Okay, so according to the source I'd say VCSW are IVCSW are voluntary context switches and involuntary context switches, which I find interesting, cause they seem to be CPU related, despite being in the IO mode of top?

And if I get this right the others refer to ru_inblock and ru_outblock from getrusage(2) is supposed to "number of times the file system had to perform input/output" and fault appears to be "the number of page faults serviced that required I/O activity"

EDIT: Oh the context switches might make sense, cause it might wait for IO.

Also strangely enough ordering seems to work as expected now.

I still think it would be nice to have it in the man page, or otherwise have getrusage(2) as a reference in the "SEE ALSO" section.


----------



## tobik@ (Mar 3, 2017)

tobiam said:


> I still think it would be nice to have it in the man page, or otherwise have getrusage(2) as a reference in the "SEE ALSO" section.
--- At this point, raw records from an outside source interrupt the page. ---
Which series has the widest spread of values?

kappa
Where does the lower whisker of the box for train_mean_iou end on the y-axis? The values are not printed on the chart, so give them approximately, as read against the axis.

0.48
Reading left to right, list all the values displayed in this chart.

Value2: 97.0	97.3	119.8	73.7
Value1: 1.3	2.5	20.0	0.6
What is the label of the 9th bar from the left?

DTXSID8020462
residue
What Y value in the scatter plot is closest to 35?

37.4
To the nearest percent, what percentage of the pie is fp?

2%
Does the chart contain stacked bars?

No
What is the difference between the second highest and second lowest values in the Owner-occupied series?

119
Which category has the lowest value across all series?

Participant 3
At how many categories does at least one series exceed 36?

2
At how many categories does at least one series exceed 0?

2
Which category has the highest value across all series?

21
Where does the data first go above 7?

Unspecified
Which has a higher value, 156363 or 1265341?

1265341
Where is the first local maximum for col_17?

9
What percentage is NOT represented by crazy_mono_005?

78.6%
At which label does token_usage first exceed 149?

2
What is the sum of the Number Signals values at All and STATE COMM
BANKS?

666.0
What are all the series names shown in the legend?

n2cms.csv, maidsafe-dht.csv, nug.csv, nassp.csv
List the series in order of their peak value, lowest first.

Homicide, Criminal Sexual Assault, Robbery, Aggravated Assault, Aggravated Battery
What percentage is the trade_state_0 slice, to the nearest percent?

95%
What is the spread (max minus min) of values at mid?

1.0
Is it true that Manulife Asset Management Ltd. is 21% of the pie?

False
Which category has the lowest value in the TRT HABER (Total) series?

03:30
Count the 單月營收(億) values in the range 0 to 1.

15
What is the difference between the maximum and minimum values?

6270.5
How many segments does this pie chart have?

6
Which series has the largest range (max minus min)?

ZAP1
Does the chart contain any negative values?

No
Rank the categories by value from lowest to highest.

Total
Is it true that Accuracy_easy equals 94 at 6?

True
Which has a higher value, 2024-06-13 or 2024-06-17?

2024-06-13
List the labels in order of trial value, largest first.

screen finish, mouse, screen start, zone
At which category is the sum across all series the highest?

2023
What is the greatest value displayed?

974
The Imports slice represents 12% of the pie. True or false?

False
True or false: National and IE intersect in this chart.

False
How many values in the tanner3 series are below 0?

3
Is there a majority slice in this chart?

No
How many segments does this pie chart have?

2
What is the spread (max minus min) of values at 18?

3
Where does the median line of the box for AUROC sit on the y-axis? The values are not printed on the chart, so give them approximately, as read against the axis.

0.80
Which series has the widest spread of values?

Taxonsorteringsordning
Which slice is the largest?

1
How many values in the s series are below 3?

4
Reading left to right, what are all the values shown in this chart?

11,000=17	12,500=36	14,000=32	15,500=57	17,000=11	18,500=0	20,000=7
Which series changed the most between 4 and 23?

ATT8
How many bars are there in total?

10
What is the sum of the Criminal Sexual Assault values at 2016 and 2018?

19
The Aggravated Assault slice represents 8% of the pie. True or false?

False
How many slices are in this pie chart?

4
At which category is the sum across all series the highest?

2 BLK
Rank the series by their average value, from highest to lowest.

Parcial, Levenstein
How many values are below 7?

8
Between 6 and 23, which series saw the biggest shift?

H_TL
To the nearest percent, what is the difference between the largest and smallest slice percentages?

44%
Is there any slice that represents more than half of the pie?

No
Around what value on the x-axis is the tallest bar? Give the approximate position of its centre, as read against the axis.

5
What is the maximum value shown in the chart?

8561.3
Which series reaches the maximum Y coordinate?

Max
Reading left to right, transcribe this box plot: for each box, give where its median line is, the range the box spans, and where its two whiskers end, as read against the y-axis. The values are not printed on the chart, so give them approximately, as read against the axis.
Indeed. Now that you have done the research already, submit a patch maybe? 

P.S.: There are open bugs for this already (PR 199637, PR 142917), but they seem to have gone nowhere. Judging by https://lists.freebsd.org/pipermail/freebsd-questions/2007-September/158479.html this has been known for quite a long time...


----------



## grahamperrin@ (Sep 12, 2021)

tobik@ said:


> … (PR 199637, PR 142917), but they seem to have gone nowhere. …



Both bugs are now _Closed FIXED_. 

<https://www.freebsd.org/cgi/man.cgi?query=top&sektion=1&manpath=FreeBSD+13.0-RELEASE#SEE_ALSO> under *top(1)* includes a reference to getrusage(2) with interpretations.


----------